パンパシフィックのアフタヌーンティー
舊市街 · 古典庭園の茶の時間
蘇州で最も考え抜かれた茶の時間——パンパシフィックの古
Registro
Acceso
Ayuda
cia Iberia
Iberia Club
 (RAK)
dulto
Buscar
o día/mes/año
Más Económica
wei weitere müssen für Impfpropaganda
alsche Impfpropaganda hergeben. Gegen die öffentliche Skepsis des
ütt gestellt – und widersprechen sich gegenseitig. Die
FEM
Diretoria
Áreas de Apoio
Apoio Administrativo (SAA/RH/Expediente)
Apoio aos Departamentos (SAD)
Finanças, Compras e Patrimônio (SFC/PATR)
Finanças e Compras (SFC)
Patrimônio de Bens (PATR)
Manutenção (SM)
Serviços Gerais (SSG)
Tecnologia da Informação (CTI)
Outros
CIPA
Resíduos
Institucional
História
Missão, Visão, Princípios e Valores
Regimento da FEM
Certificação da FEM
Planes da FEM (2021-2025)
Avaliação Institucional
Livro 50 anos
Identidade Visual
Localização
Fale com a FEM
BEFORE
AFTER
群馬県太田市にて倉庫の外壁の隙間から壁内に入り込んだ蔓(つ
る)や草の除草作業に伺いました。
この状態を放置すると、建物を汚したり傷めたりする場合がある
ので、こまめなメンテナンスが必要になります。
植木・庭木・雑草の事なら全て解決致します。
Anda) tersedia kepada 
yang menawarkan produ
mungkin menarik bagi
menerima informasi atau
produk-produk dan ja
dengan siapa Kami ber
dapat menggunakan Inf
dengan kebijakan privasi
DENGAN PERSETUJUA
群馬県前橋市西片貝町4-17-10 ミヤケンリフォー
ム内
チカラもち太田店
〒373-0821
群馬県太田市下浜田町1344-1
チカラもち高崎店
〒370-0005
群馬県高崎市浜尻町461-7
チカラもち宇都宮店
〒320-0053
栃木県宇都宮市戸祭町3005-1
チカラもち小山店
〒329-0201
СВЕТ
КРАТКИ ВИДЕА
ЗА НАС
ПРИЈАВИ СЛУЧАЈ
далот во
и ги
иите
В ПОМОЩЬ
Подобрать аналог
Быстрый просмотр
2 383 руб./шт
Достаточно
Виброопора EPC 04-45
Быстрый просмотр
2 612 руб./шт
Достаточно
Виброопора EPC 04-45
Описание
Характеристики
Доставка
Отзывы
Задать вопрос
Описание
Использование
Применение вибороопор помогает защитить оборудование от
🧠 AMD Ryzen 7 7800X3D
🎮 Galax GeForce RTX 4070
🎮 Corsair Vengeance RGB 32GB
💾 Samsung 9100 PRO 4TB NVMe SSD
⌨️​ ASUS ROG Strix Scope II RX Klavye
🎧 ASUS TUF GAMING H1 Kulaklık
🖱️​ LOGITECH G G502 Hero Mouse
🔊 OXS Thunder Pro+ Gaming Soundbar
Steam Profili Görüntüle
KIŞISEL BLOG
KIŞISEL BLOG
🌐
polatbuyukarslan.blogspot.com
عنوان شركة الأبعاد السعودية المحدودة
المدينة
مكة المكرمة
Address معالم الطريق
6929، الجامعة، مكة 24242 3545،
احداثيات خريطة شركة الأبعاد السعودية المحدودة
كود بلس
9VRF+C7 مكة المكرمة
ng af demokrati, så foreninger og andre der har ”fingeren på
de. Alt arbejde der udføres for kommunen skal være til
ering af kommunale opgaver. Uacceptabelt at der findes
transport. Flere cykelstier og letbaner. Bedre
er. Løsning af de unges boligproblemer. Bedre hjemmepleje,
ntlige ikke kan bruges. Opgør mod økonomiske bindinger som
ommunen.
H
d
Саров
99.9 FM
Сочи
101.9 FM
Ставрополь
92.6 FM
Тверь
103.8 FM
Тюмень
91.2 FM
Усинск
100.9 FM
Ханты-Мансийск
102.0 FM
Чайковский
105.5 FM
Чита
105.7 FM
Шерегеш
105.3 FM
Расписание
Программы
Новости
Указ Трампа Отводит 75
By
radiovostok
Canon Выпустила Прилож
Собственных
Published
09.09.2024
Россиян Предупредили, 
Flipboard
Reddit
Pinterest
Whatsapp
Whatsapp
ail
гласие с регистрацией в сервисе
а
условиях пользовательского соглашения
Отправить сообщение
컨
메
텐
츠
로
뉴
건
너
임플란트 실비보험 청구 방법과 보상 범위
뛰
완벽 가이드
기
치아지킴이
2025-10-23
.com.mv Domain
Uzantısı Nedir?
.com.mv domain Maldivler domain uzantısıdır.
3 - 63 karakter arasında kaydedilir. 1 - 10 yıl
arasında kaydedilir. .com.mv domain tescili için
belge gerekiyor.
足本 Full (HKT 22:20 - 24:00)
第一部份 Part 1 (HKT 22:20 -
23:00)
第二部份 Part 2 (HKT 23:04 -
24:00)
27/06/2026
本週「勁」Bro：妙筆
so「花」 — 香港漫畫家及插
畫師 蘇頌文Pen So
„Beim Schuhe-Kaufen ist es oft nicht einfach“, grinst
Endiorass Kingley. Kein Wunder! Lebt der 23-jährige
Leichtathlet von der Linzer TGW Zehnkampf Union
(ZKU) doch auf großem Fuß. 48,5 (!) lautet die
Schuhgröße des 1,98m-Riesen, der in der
━━━━━━
▸ **ABOUT THIS TASK**
Print every line of the rows above with no alterations.

▸ **YOUR RESPONSE**
パンパシフィックのアフタヌーンティー
舊市街 · 古典庭園の茶の時間
蘇州で最も考え抜かれた茶の時間——パンパシフィックの古
Registro
Acceso
Ayuda
cia Iberia
Iberia Club
 (RAK)
dulto
Buscar
o día/mes/año
Más Económica
wei weitere müssen für Impfpropaganda
alsche Impfpropaganda hergeben. Gegen die öffentliche Skepsis des
ütt gestellt – und widersprechen sich gegenseitig. Die
FEM
Diretoria
Áreas de Apoio
Apoio Administrativo (SAA/RH/Expediente)
Apoio aos Departamentos (SAD)
Finanças, Compras e Patrimônio (SFC/PATR)
Finanças e Compras (SFC)
Patrimônio de Bens (PATR)
Manutenção (SM)
Serviços Gerais (SSG)
Tecnologia da Informação (CTI)
Outros
CIPA
Resíduos
Institucional
História
Missão, Visão, Princípios e Valores
Regimento da FEM
Certificação da FEM
Planes da FEM (2021-2025)
Avaliação Institucional
Livro 50 anos
Identidade Visual
Localização
Fale com a FEM
BEFORE
AFTER
群馬県太田市にて倉庫の外壁の隙間から壁内に入り込んだ蔓(つ
る)や草の除草作業に伺いました。
この状態を放置すると、建物を汚したり傷めたりする場合がある
ので、こまめなメンテナンスが必要になります。
植木・庭木・雑草の事なら全て解決致します。
Anda) tersedia kepada 
yang menawarkan produ
mungkin menarik bagi
menerima informasi atau
produk-produk dan ja
dengan siapa Kami ber
dapat menggunakan Inf
dengan kebijakan privasi
DENGAN PERSETUJUA
群馬県前橋市西片貝町4-17-10 ミヤケンリフォー
ム内
チカラもち太田店
〒373-0821
群馬県太田市下浜田町1344-1
チカラもち高崎店
〒370-0005
群馬県高崎市浜尻町461-7
チカラもち宇都宮店
〒320-0053
栃木県宇都宮市戸祭町3005-1
チカラもち小山店
〒329-0201
СВЕТ
КРАТКИ ВИДЕА
ЗА НАС
ПРИЈАВИ СЛУЧАЈ
далот во
и ги
иите
В ПОМОЩЬ
Подобрать аналог
Быстрый просмотр
2 383 руб./шт
Достаточно
Виброопора EPC 04-45
Быстрый просмотр
2 612 руб./шт
Достаточно
Виброопора EPC 04-45
Описание
Характеристики
Доставка
Отзывы
Задать вопрос
Описание
Использование
Применение вибороопор помогает защитить оборудование от
🧠 AMD Ryzen 7 7800X3D
🎮 Galax GeForce RTX 4070
🎮 Corsair Vengeance RGB 32GB
💾 Samsung 9100 PRO 4TB NVMe SSD
⌨️​ ASUS ROG Strix Scope II RX Klavye
🎧 ASUS TUF GAMING H1 Kulaklık
🖱️​ LOGITECH G G502 Hero Mouse
🔊 OXS Thunder Pro+ Gaming Soundbar
Steam Profili Görüntüle
KIŞISEL BLOG
KIŞISEL BLOG
🌐
polatbuyukarslan.blogspot.com
عنوان شركة الأبعاد السعودية المحدودة
المدينة
مكة المكرمة
Address معالم الطريق
6929، الجامعة، مكة 24242 3545،
احداثيات خريطة شركة الأبعاد السعودية المحدودة
كود بلس
9VRF+C7 مكة المكرمة
ng af demokrati, så foreninger og andre der har ”fingeren på
de. Alt arbejde der udføres for kommunen skal være til
ering af kommunale opgaver. Uacceptabelt at der findes
transport. Flere cykelstier og letbaner. Bedre
er. Løsning af de unges boligproblemer. Bedre hjemmepleje,
ntlige ikke kan bruges. Opgør mod økonomiske bindinger som
ommunen.
H
d
Саров
99.9 FM
Сочи
101.9 FM
Ставрополь
92.6 FM
Тверь
103.8 FM
Тюмень
91.2 FM
Усинск
100.9 FM
Ханты-Мансийск
102.0 FM
Чайковский
105.5 FM
Чита
105.7 FM
Шерегеш
105.3 FM
Расписание
Программы
Новости
Указ Трампа Отводит 75
By
radiovostok
Canon Выпустила Прилож
Собственных
Published
09.09.2024
Россиян Предупредили, 
Flipboard
Reddit
Pinterest
Whatsapp
Whatsapp
ail
гласие с регистрацией в сервисе
а
условиях пользовательского соглашения
Отправить сообщение
컨
메
텐
츠
로
뉴
건
너
임플란트 실비보험 청구 방법과 보상 범위
뛰
완벽 가이드
기
치아지킴이
2025-10-23
.com.mv Domain
Uzantısı Nedir?
.com.mv domain Maldivler domain uzantısıdır.
3 - 63 karakter arasında kaydedilir. 1 - 10 yıl
arasında kaydedilir. .com.mv domain tescili için
belge gerekiyor.
足本 Full (HKT 22:20 - 24:00)
第一部份 Part 1 (HKT 22:20 -
23:00)
第二部份 Part 2 (HKT 23:04 -
24:00)
27/06/2026
本週「勁」Bro：妙筆
so「花」 — 香港漫畫家及插
畫師 蘇頌文Pen So
„Beim Schuhe-Kaufen ist es oft nicht einfach“, grinst
Endiorass Kingley. Kein Wunder! Lebt der 23-jährige
Leichtathlet von der Linzer TGW Zehnkampf Union
(ZKU) doch auf großem Fuß. 48,5 (!) lautet die
Schuhgröße des 1,98m-Riesen, der in der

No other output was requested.